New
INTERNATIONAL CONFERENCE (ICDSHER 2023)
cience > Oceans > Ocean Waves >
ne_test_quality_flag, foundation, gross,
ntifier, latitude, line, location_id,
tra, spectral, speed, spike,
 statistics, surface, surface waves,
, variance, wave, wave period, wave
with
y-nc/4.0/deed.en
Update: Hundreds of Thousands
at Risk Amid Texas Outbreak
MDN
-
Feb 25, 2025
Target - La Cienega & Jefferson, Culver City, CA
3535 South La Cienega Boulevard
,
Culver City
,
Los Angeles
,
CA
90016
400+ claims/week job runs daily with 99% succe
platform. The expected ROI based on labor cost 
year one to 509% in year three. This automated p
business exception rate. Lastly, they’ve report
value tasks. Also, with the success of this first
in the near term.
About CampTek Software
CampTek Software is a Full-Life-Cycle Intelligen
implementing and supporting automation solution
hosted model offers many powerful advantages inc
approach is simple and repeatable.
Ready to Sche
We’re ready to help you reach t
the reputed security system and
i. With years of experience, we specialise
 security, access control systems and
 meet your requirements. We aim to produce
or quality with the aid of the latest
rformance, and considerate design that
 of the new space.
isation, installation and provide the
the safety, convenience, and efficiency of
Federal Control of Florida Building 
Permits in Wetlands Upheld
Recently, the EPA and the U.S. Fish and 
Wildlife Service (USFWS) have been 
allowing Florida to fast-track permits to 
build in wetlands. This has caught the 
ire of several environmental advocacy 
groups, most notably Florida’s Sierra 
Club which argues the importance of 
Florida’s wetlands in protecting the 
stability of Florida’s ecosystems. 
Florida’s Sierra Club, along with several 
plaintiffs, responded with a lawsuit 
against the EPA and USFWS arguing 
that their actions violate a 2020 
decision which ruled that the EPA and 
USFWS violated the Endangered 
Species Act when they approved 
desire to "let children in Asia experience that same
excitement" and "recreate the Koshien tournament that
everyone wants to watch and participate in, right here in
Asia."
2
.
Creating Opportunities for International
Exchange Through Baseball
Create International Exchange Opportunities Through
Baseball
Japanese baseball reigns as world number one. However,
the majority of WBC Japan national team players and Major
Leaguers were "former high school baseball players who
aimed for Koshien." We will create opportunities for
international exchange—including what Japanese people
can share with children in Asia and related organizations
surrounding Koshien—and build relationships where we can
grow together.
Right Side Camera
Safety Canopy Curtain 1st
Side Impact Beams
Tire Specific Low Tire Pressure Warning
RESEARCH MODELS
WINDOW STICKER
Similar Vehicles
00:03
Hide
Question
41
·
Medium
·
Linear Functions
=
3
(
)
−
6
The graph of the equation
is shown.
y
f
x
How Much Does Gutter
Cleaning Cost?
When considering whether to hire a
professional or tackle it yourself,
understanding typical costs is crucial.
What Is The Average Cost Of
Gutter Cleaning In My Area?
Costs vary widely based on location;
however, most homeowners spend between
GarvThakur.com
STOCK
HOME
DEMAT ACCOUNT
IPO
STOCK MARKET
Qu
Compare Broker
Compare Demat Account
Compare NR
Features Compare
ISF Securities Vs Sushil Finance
········
### What you are asked to do
Your task is to set down again, exactly, every line from the beginning of the listing through the line with "Update: Hundreds of Thousands".

### Solution for this exercise
New
INTERNATIONAL CONFERENCE (ICDSHER 2023)
cience > Oceans > Ocean Waves >
ne_test_quality_flag, foundation, gross,
ntifier, latitude, line, location_id,
tra, spectral, speed, spike,
 statistics, surface, surface waves,
, variance, wave, wave period, wave
with
y-nc/4.0/deed.en
Update: Hundreds of Thousands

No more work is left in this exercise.